Reversal Of Fortunes
When Walters Seed Co. expanded its product line two years ago to include logo planter kits containing a mini plastic pot, peat pads and either Johnny-jump-up, winter thyme, alyssum or Colorado blue spruce seeds, it needed somewhere to manufacture the plastic pots. Co-owner Kathy DeVries said she had no experience with tool and die when the company searched for a local shop, and she found the prices were not feasible for a start-up product.
“There was no way we could start a brand new product from scratch at these prices,” she said.
So when she heard about a manufacturer in China through one of her clients, she was intrigued. The overseas pricing was right, but she worried about missing the security and benefits of having a local supplier. The firm finally opted for the Chinese manufacturer. Initially, having pre-determined shipment numbers and one color option was fine, but as the mini-planters caught on, DeVries said there were ways she wanted to improve the product.
That proved to be difficult with an overseas supplier.
“It was a great addition because it represented things that we could be doing and have never done before,” DeVries said of the mini-planters, which have become popular as marketing tools for real estate companies and financial institutions and as gifts of appreciation for nonprofit organizations. The mini-planters are even being used as wedding favors.
The restrictions on size and color imposed by the Chinese manufacturer prompted DeVries and her sister and co-owner, Sandra Slager, to take another look at the local market. They wanted the ability to order a variety of sizes and colors to suit clients.
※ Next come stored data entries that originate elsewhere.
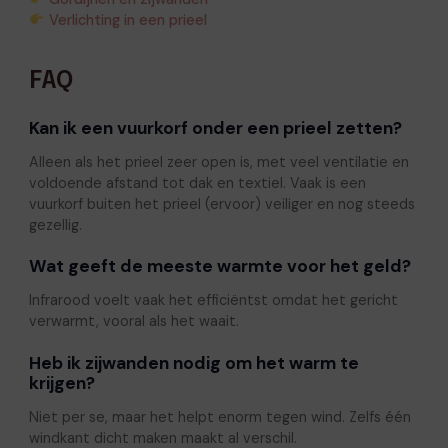
Verlichting in een prieel
FAQ
Kan ik een vuurkorf onder een prieel zetten?
Alleen als het prieel zeer open is, met veel ventilatie en
voldoende afstand tot dak en textiel. Vaak is een
vuurkorf buiten het prieel (ervoor) veiliger en nog steeds
gezellig.
Wat geeft de meeste warmte voor het geld?
Infrarood voelt vaak het efficiëntst omdat het gericht
verwarmt, vooral als het waait.
Heb ik zijwanden nodig om het warm te
krijgen?
Niet per se, maar het helpt enorm tegen wind. Zelfs één
windkant dicht maken maakt al verschil.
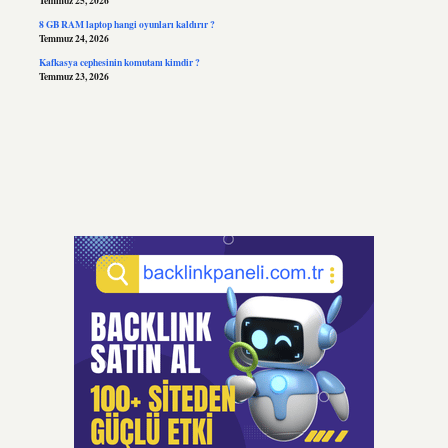
Temmuz 25, 2026
8 GB RAM laptop hangi oyunları kaldırır ?
Temmuz 24, 2026
Kafkasya cephesinin komutanı kimdir ?
Temmuz 23, 2026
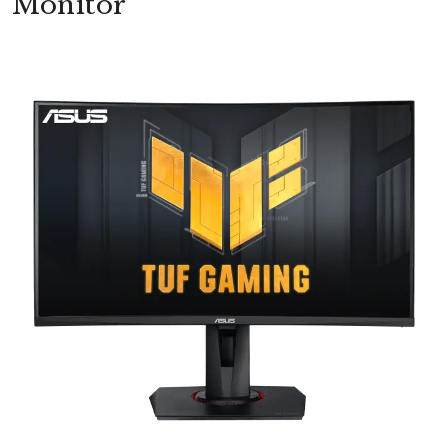
Monitör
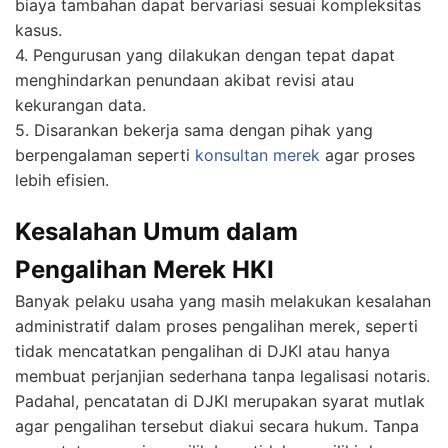
biaya tambahan dapat bervariasi sesuai kompleksitas
kasus.
4. Pengurusan yang dilakukan dengan tepat dapat
menghindarkan penundaan akibat revisi atau
kekurangan data.
5. Disarankan bekerja sama dengan pihak yang
berpengalaman seperti
konsultan merek
agar proses
lebih efisien.
Kesalahan Umum dalam
Pengalihan Merek HKI
Banyak pelaku usaha yang masih melakukan kesalahan
administratif dalam proses pengalihan merek, seperti
tidak mencatatkan pengalihan di DJKI atau hanya
membuat perjanjian sederhana tanpa legalisasi notaris.
Padahal, pencatatan di DJKI merupakan syarat mutlak
agar pengalihan tersebut diakui secara hukum. Tanpa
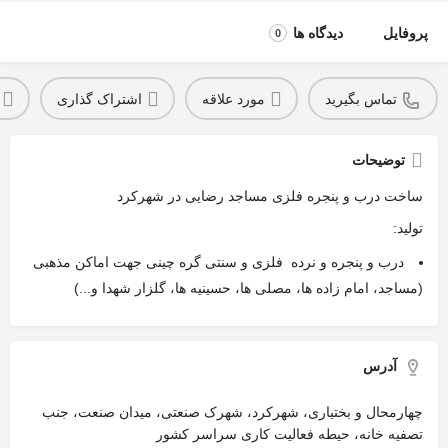
پروفایل
دیدگاه ها
0
تماس بگیرید
مورد علاقه
اشتراک گذاری
توضیحات
ساخت درب و پنجره فلزی مساجد رضایی در شهرکرد
تولید:
درب و پنجره و نرده فلزی و سنتی گره چینی جهت اماکن مذهبی
(مساجد، امام زاده ها، مصلی ها، حسینیه ها، گلزار شهدا و...)
آدرس
چهارمحال‌ و‌ بختیاری، شهرکرد، شهرک صنعتی، میدان صنعت، جنب
تصفیه خانه، حیطه فعالیت کاری سراسر کشور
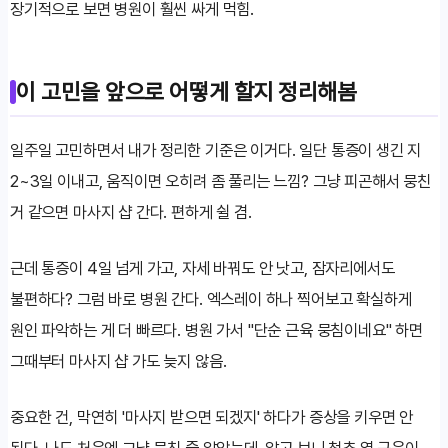
장기적으로 보면 병원이 훨씬 싸게 먹힘.
이 고민을 앞으로 어떻게 할지 정리해봄
일주일 고민하면서 내가 정리한 기준은 이거다. 일단 통증이 생긴 지
2~3일 이내고, 움직이면 오히려 좀 풀리는 느낌? 그냥 피곤해서 뭉친
거 같으면 마사지 샵 간다. 편하게 쉴 겸.
근데 통증이 4일 넘게 가고, 자세 바꿔도 안 낫고, 잠자리에서도
불편하다? 그럼 바로 병원 간다. 엑스레이 하나 찍어보고 확실하게
원인 파악하는 게 더 빠르다. 병원 가서 "단순 근육 뭉침이네요" 하면
그때부터 마사지 샵 가도 늦지 않음.
중요한 건, 막연히 '마사지 받으면 되겠지' 하다가 증상을 키우면 안
된다. 나도 처음엔 그냥 뭉친 줄 알았는데, 알고 보니 척추 옆 근육이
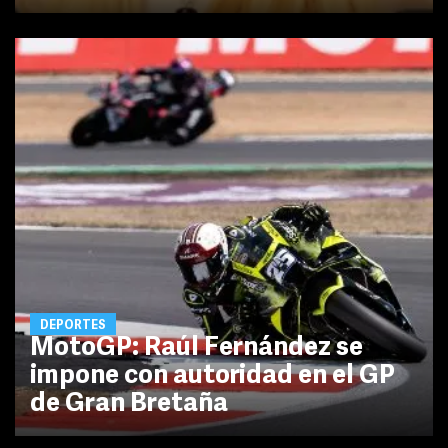
DEPORTES
MotoGP: Raúl Fernández se
impone con autoridad en el GP
de Gran Bretaña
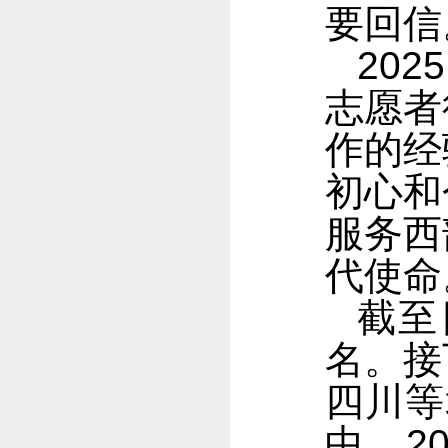
要回信
20
志愿者
作的经
初心和
服务西
代使命
截至
名。接
四川等
中，2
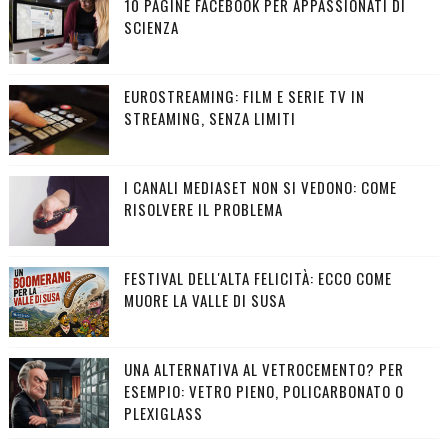
10 PAGINE FACEBOOK PER APPASSIONATI DI
SCIENZA
EUROSTREAMING: FILM E SERIE TV IN
STREAMING, SENZA LIMITI
I CANALI MEDIASET NON SI VEDONO: COME
RISOLVERE IL PROBLEMA
FESTIVAL DELL'ALTA FELICITÀ: ECCO COME
MUORE LA VALLE DI SUSA
UNA ALTERNATIVA AL VETROCEMENTO? PER
ESEMPIO: VETRO PIENO, POLICARBONATO O
PLEXIGLASS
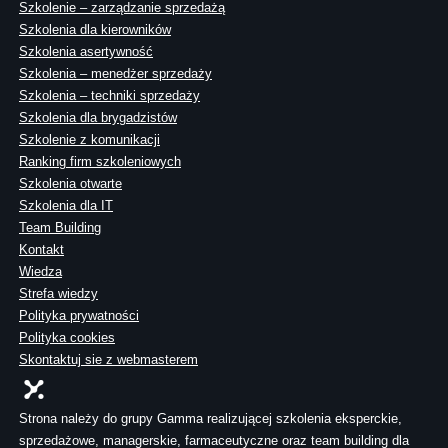
Szkolenie – zarządzanie sprzedażą
Szkolenia dla kierowników
Szkolenia asertywność
Szkolenia – menedżer sprzedaży
Szkolenia – techniki sprzedaży
Szkolenia dla brygadzistów
Szkolenie z komunikacji
Ranking firm szkoleniowych
Szkolenia otwarte
Szkolenia dla IT
Team Building
Kontakt
Wiedza
Strefa wiedzy
Polityka prywatności
Polityka cookies
Skontaktuj sie z webmasterem
Strona należy do grupy Gamma realizującej szkolenia eksperckie,
sprzedażowe, managerskie, farmaceutyczne oraz team building dla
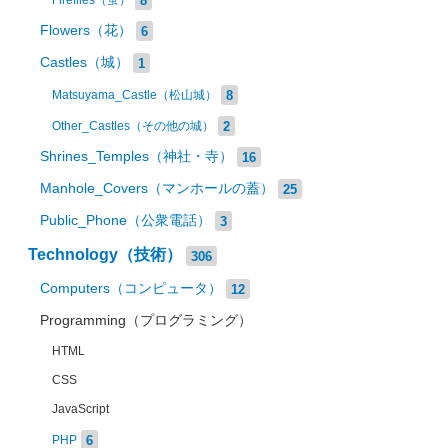
Fireflies（蛍）
Flowers（花）
6
Castles（城）
1
8
Matsuyama_Castle（松山城）
2
Other_Castles（その他の城）
Shrines_Temples（神社・寺）
16
Manhole_Covers（マンホールの蓋）
25
Public_Phone（公衆電話）
3
Technology（技術）
306
Computers（コンピュータ）
12
Programming（プログラミング）
HTML
CSS
JavaScript
6
PHP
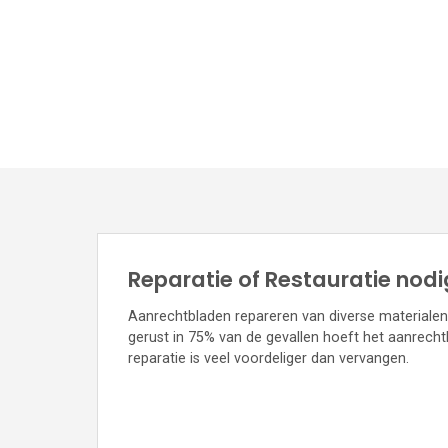
Reparatie of Restauratie nod
Aanrechtbladen repareren van diverse materialen 
gerust in 75% van de gevallen hoeft het aanrech
reparatie is veel voordeliger dan vervangen.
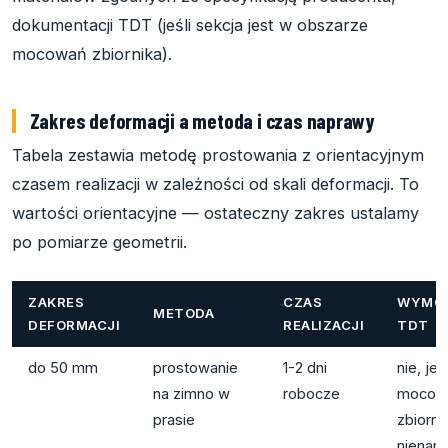
dokumentacji TDT (jeśli sekcja jest w obszarze
mocowań zbiornika).
Zakres deformacji a metoda i czas naprawy
Tabela zestawia metodę prostowania z orientacyjnym
czasem realizacji w zależności od skali deformacji. To
wartości orientacyjne — ostateczny zakres ustalamy
po pomiarze geometrii.
ZAKRES
CZAS
WYMÓ
METODA
DEFORMACJI
REALIZACJI
TDT
do 50 mm
prostowanie
1-2 dni
nie, jeśl
na zimno w
robocze
mocow
prasie
zbiorni
nienar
The new pots made at LS Mold will have the capability of matching any color in the Pantone matching system, giving customers more opportunities to personalize the product.
“The product is being shown; they like it, they want more of it,” she said of her customers.
LS Mold will begin manufacturing the pots this month, after the mold arrives from China. DeVries said they will continue to fill orders using the pots from China until they run out of inventory.
The new partnership with LS Mold will give DeVries the benefits of having a 100-percent American-made product that is made from recycled material and coming from a women-owned business. All those components make the product that much more attractive to consumers, she said.
“Now we can really expose this as almost a new product,” DeVries said. “It has so many new selling points.”
DeVries said she appreciated LS Mold’s willingness to take on the mini-planters.
“They’re willing to more or less partner with our business,” she said.
John Bauer, LS Mold’s sales and marketing manager, said the arrangement gives his firm a new customer and opens the door for other possible customers to re-evaluate their situation with international manufacturers.
LS Mold was approved as a Tool and Die Recovery Zone in 2004, which has allowed it to not pay the Single Business Tax, 6-mill state education tax, local personal property tax, local real property tax and local income tax. Bauer said being a part of the recovery zone has allowed LS Mold to be more competitive and to hire more employees.
DeVries said she has confidence in the product and in her company’s ability to keep up with the demand in their partnership with LS Mold.
“A company needs to keep growing to show that you are a vital company that’s always involved with a certain degree of risk,” she said.
The logo planter kits have been a success, with sales up 80 percent so far in the product’s second year, DeVries said.
“Now that it’s starting to take off, we need to keep up with the demand,” she said. “If we don’t fill it, someone else will.”
Bauer said with the partnership between LS Mold and Walters Seed Co., he hopes other businesses will start looking in their own backyard for suppliers and manufacturers.
“I think it’s one of the success stories that we all need to be looking for more of,” he said.
DeVries agreed, saying she thinks other companies may also benefit.
“It’s the kind of thing where if it’s good for our business, it has to be good for some of the other businesses out there,” she said. “We were going well before, but this situation is better.”
DeVries said that although bringing the manufacturing back from China was not her original intent, she is glad to help encourage manufacturing in Holland.
“It’s been a hard couple of years with all this work leaving the area,” she said.
To help keep local manufacturers working, DeVries said more companies should review their products and suppliers to see if it might be more convenient to have an area company to work with.
“We encourage people to take a look and explore resources in their own community,” she said.
Bauer said price is not the only consideration; companies should also look at lead-time, reliability and convenience.
“It’s not about the best price of the mold or the price of the part,” Bauer said. “It’s the best value.”
Some of the best values may be right here at home, Bauer said.